Ayant grandi à New York en tant que femme de couleur, Mme Washington voulait être architecte dès son plus jeune âge. Mais elle n’a pas eu de modèle, ce qu’elle essaie de changer pour les générations futures grâce à son leadership au sein de la National Organization of Minority Architects.

Lu Wenyu

Basée dans la ville de Hangzhou, dans l’est de la Chine, Lu Wenyu a fondé son cabinet, Amateur Architecture Studio, en 1997. Le nom qu’elle a choisi pour son cabinet était une réplique à ce qu’elle et son associé Wang Shu décrivaient comme une « architecture professionnelle et sans âme » pratiquée en Chine pour « faire des maisons, pas de l’architecture ».

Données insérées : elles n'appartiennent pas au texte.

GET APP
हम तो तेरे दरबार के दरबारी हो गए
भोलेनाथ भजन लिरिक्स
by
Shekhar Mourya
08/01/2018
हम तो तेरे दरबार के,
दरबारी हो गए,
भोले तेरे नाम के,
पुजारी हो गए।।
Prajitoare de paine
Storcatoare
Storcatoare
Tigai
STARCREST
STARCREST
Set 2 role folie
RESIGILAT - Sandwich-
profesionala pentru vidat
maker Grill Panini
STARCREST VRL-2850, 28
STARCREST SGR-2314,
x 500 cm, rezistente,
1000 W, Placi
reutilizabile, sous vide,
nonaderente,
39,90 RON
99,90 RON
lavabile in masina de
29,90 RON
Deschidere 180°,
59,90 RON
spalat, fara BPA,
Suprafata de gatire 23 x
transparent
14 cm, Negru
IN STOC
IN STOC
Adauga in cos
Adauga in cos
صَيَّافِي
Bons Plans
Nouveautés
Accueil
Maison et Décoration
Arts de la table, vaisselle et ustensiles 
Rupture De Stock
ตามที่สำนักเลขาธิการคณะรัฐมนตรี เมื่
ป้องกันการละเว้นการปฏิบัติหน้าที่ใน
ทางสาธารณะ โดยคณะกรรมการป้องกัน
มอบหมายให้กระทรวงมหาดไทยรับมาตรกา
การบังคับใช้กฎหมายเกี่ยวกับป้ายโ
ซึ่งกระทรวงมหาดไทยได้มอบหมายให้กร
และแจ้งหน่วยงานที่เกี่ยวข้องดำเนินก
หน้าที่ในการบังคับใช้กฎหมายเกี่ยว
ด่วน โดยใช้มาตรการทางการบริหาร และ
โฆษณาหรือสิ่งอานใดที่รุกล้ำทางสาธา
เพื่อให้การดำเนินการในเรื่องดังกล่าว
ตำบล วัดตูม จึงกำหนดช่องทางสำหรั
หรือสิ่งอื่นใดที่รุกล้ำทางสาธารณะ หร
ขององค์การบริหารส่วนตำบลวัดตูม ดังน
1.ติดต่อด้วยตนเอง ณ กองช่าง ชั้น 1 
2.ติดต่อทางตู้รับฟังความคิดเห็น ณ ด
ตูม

Née en 1966, Wenyu a grandi à une époque où la Chine connaissait un processus rapide de modernisation, de croissance économique et d’urbanisation. La passion de Wenyu pour le patrimoine culturel et les matériaux naturels a donc façonné une grande partie de sa vision architecturale. Son studio se concentre sur les pratiques traditionnelles et artisanales, en utilisant des matériaux naturels tels que le bois, les pierres et la boue, et en intégrant des aspects du grand paysage. Parmi ses travaux notables, citons le muséeHuangGongwang, le musée d’histoire de Ningbo, le pavillonTengtoudeNingbo, un nouveau campus pour l’Académie des arts de Chine, entre autres.

Le travail saisissant et culturellement réfléchi de Wenyu a également été récompensé par de nombreux prix prestigieux, comme le prix d’architecture Pritzker en 2012, qu’elle a remporté conjointement avec son partenaire Wang Shu.

Davantage de places pour les femmes Architectes au sommet de la pyramide

Dans son essai de 1989 intitulé « Une chambre au sommet« , Denise Scott-Brown décrit comment l’architecture a été « doublement difficile » pour elle en tant que femme. Elle a dû se battre pour que les gens la prennent au sérieux, et les gens attribuaient ses bonnes idées et ses projets réussis à son mari, qui était également architecte. Elle se sentait blessée d’être traitée de « simple épouse ».

Même si son entourage l’a encouragée à assumer un rôle administratif au bureau ou à enseigner, elle n’a pas cessé de faire ce qu’elle aimait le plus : Concevoir des bâtiments emblématiques.

« Sur la scène plus large, tout n’est pas perdu », écrit Scott-Brown dans son essai. « Tous les architectes n’appartiennent pas au club des hommes ; plus d’architectes qu’auparavant sont des femmes ; certaines critiques apprennent ; l’American Institute of Architects (AIA) veut activement aider ; et la plupart des architectes, en théorie du moins, préféreraient ne pas pratiquer la discrimination si quelqu’un leur prouve qu’ils l’ont fait et leur montre comment arrêter. »

De nombreuses femmes architectes vivent peut-être encore des expériences similaires à celles décrites par Mme Scott-Brown il y a plus de 30 ans. Cependant, grâce au dévouement et au cran de ces femmes, malgré les défis permanents, il existe désormais une voie plus claire vers la chambre au sommet. À l’occasion de la Journée internationale de la femme, le 8 mars 2020, nous rendons un hommage particulier à ces femmes architectes révolutionnaires, qui inspirent la prochaine génération.